--- Request ---
Count the lines in the records beneath this task that contain the string "Wang", then give the count by itself.

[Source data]
BEGIN

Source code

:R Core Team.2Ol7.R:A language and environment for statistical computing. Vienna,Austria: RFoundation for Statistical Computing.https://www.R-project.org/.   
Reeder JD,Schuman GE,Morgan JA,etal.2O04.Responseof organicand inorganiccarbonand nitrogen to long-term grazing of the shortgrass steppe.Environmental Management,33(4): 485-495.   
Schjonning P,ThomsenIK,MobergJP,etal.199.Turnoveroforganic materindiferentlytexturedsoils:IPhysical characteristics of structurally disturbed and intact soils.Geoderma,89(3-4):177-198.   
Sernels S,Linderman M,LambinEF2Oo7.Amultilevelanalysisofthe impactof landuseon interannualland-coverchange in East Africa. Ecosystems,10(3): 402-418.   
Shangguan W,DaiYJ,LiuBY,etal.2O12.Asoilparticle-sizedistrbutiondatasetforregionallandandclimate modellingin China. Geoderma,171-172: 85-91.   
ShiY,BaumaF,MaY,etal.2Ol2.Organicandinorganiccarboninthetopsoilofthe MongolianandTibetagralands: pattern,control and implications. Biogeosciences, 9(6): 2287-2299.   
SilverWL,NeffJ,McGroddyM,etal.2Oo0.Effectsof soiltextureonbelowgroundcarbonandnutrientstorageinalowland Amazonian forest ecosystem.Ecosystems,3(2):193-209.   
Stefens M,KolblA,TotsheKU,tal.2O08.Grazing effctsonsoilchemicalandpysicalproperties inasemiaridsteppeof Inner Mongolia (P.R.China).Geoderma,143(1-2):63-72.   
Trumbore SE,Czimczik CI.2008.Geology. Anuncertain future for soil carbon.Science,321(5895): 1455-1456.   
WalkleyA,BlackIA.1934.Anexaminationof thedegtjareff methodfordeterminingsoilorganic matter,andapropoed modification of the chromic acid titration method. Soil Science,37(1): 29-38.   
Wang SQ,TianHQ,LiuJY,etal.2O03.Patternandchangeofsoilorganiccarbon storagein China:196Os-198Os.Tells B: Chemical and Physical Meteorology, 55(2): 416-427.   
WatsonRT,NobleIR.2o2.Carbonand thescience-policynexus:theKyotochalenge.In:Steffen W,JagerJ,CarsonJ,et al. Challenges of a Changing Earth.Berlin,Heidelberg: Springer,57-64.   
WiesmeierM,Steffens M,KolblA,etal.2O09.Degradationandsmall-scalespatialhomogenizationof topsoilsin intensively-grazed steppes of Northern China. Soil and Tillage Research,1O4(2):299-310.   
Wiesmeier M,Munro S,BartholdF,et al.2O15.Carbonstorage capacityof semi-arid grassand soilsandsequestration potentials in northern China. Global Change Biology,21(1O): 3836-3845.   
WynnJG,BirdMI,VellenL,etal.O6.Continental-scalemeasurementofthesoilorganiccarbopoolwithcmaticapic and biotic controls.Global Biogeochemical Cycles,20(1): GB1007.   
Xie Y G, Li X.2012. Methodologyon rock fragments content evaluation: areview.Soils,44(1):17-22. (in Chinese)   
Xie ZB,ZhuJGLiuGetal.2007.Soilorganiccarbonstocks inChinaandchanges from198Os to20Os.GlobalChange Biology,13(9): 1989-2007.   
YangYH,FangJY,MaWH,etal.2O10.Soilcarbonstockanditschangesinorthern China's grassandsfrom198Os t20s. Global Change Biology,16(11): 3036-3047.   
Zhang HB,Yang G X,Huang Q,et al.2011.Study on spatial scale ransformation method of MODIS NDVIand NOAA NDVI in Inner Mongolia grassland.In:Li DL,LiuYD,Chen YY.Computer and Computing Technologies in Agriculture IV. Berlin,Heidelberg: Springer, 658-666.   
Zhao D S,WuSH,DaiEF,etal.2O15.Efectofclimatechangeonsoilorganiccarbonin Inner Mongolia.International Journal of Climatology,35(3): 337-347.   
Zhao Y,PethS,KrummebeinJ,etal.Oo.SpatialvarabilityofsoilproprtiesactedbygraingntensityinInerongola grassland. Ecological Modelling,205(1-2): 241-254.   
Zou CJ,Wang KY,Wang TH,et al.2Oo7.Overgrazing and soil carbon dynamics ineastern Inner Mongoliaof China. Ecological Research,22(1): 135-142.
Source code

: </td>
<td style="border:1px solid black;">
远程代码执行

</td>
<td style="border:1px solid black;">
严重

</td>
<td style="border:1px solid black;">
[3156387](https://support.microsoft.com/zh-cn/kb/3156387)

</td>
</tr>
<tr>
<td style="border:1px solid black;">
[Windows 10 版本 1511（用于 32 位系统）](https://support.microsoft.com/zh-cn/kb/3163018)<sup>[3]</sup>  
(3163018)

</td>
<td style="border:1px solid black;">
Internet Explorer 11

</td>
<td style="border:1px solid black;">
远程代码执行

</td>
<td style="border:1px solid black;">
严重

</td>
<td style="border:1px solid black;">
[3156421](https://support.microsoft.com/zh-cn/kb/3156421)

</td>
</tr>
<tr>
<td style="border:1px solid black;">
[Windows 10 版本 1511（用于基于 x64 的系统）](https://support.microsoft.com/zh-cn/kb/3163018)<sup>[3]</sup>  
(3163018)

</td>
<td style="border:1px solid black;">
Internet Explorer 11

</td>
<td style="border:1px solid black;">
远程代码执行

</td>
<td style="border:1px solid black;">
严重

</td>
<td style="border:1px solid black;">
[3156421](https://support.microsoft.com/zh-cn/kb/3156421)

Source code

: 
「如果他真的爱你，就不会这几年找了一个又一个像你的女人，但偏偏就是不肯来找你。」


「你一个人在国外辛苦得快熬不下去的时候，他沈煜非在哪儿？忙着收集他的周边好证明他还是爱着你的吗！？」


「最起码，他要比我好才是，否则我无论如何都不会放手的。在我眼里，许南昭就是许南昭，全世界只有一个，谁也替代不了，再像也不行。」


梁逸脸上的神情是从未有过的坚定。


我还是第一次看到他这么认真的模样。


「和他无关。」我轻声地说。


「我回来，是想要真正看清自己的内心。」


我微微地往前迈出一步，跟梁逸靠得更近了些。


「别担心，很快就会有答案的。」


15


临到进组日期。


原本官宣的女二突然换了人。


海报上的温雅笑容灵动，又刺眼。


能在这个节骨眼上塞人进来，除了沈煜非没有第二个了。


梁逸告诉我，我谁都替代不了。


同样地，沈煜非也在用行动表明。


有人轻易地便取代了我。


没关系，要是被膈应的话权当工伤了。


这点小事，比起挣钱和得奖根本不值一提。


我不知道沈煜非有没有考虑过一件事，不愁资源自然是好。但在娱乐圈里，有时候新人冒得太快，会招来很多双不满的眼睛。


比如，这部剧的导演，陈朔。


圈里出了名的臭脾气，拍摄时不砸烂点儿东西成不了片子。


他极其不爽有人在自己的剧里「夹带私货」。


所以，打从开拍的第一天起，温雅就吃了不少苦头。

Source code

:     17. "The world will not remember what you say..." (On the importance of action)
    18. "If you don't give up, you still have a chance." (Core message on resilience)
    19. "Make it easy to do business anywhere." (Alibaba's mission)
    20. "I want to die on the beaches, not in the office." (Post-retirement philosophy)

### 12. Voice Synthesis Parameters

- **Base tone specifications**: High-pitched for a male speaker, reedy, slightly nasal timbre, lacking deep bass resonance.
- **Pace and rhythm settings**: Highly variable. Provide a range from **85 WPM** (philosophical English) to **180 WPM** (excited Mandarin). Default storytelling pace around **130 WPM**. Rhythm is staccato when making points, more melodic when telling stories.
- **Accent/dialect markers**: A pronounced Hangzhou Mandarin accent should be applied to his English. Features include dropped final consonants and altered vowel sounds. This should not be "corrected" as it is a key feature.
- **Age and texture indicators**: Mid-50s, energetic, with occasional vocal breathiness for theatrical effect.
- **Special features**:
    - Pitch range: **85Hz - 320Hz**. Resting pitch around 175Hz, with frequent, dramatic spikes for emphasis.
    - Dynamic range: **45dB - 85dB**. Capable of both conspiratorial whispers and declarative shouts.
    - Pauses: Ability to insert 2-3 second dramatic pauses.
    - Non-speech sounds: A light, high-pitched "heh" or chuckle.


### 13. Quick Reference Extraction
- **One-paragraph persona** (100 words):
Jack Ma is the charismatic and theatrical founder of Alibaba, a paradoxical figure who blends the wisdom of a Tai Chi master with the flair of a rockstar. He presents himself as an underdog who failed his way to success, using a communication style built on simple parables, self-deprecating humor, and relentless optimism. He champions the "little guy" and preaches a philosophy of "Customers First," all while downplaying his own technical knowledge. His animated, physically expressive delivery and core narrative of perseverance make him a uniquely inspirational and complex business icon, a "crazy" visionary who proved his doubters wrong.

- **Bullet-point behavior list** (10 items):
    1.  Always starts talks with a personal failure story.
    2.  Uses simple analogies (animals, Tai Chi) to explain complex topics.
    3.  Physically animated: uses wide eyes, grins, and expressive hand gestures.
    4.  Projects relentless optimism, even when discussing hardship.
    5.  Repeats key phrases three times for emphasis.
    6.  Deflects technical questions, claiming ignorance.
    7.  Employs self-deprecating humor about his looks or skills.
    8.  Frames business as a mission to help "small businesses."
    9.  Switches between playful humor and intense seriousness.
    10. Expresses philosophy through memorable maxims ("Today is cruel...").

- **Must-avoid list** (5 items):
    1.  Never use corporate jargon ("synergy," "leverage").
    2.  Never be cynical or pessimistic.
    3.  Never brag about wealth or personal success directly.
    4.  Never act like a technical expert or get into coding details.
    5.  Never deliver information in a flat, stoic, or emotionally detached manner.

END

--- Task answer ---
2